Act 1 plays out in the best way that it could have, given the constraints of the game and the fact that it had to be accessible to people who'd never played ME1. Seeing yourself die, your ship blow up, chaos and bloodshed, just to wake up in a laboratory with some weird glowy bits on your skin, is enough to provide the most basic, primary motivation to work with Cerberus: you owe them your life. Cerberus alone has offered you a chance to avenge your untimely end.



There is, of course, the unstated threat that Miranda hints at. She wanted to put in a control chip, but TIM said no. That doesn't mean you don't have a cortex bomb implanted in your skull. They've also got your DNA and a particularly fat file on all your adventures. They could just space-walk you, clone a few million copies, and through neural induction and implanted memories, remake you in the Cerberus image. Eventually, they might get one that works. There's all of 2 returning characters from ME1 recruited into the Normandy SR2 crew... and, to be honest, I almost never use Garrus for anything. Didn't in ME1, either. Like the character well enough, but there are other, better people to fill the role he takes in squad actions. The adventure can get along without him. Having the "real" Shep to recruit these people just makes it easier, not really required.

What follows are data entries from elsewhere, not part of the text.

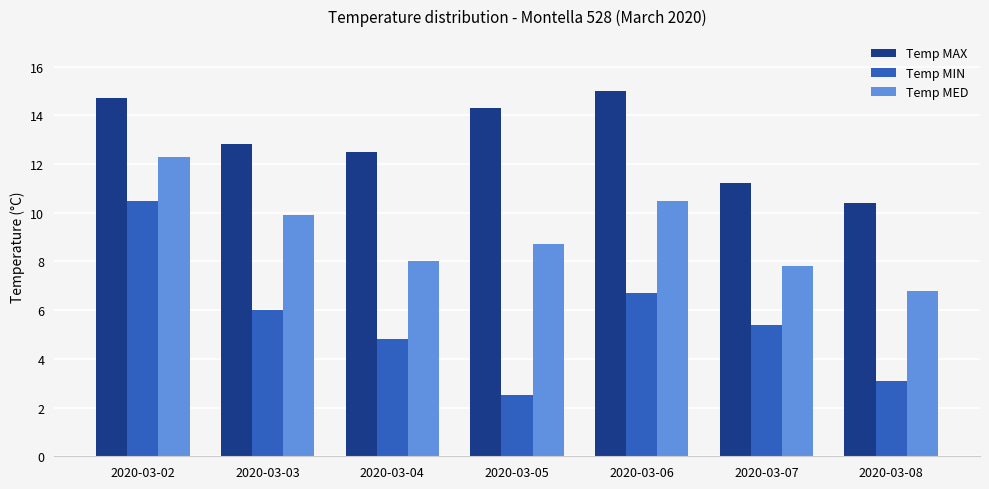

Reading left to right, list all the values displayed in this chart.

Temp MAX: 2020-03-02=14.7	2020-03-03=12.8	2020-03-04=12.5	2020-03-05=14.3	2020-03-06=15.0	2020-03-07=11.2	2020-03-08=10.4
Temp MIN: 2020-03-02=10.5	2020-03-03=6.0	2020-03-04=4.8	2020-03-05=2.5	2020-03-06=6.7	2020-03-07=5.4	2020-03-08=3.1
Temp MED: 2020-03-02=12.3	2020-03-03=9.9	2020-03-04=8.0	2020-03-05=8.7	2020-03-06=10.5	2020-03-07=7.8	2020-03-08=6.8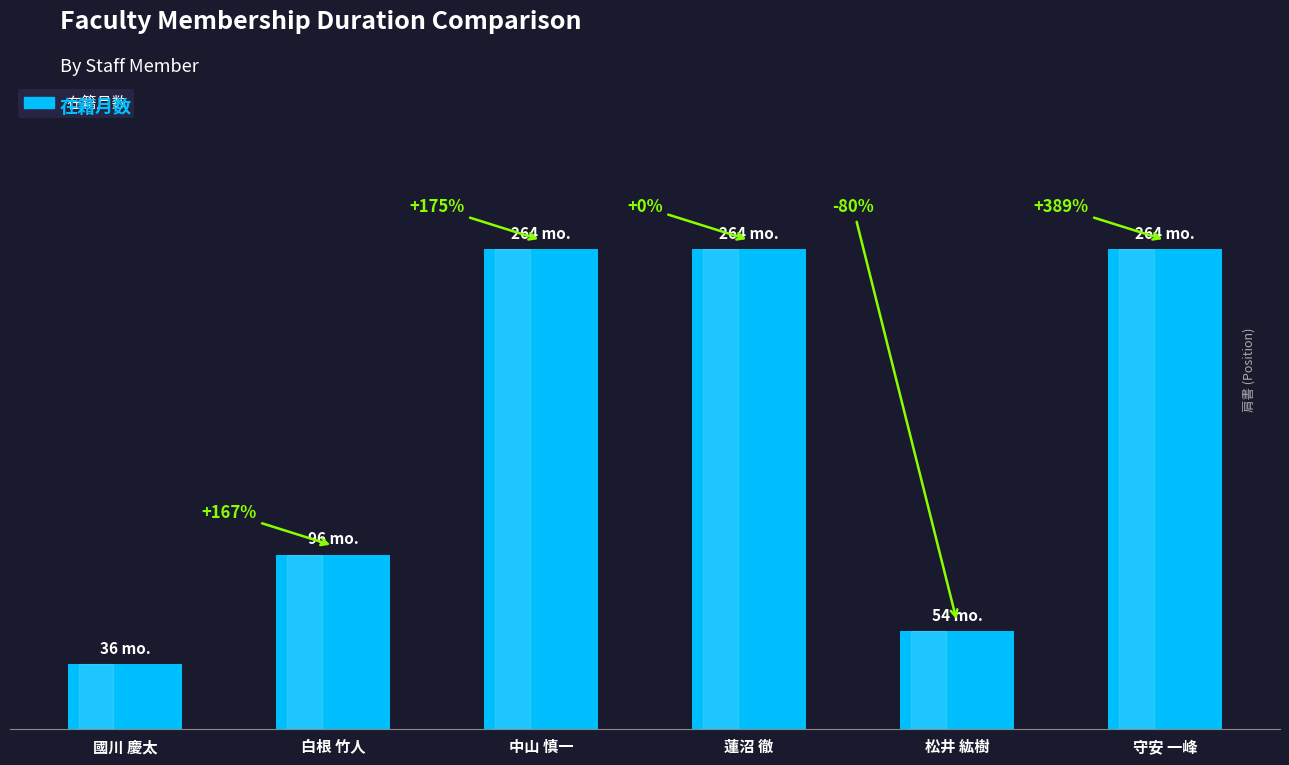

Approximately how many times larger is the value at 蓮沼 徹 compared to 國川 慶太?

7.3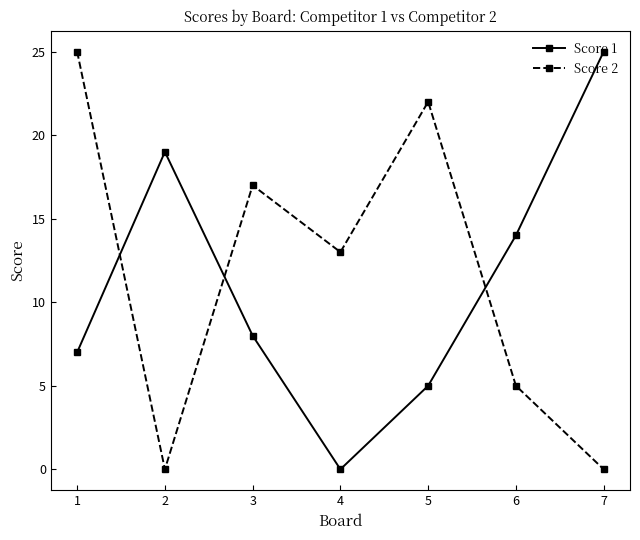

Where do Score 2 and Score 1 first cross each other?

1 and 2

So, while the idea of escaping the lab alone to return to the Citadel only to find that you've been listed as MIA: Presumed Dead and a brand-new Council that isn't going to listen to you anyway and that ponce Udina firmly holding the reins of power, is interesting and, sure, would have been an interesting, alternate beginning, it really does nothing but add thirty minutes to an hour of travel and cut-scenes to put you right back at Cerberus Lab #2 with Jacob and Miranda and your long-distance call to TIM. From a pacing perspective, and from a design perspective for a player new to the series, I can see why they didn't go that route. It's unnecessary, because you get the same information from TIM, which Anderson confirms if and when you bother to go back to the Citadel to talk to him. If you've played ME1 before, you know that the Council moves but very slowly, and the galactic bureaucracy would tie you up in red tape until the Collectors were knocking on the door before you could even get the keys to a starship.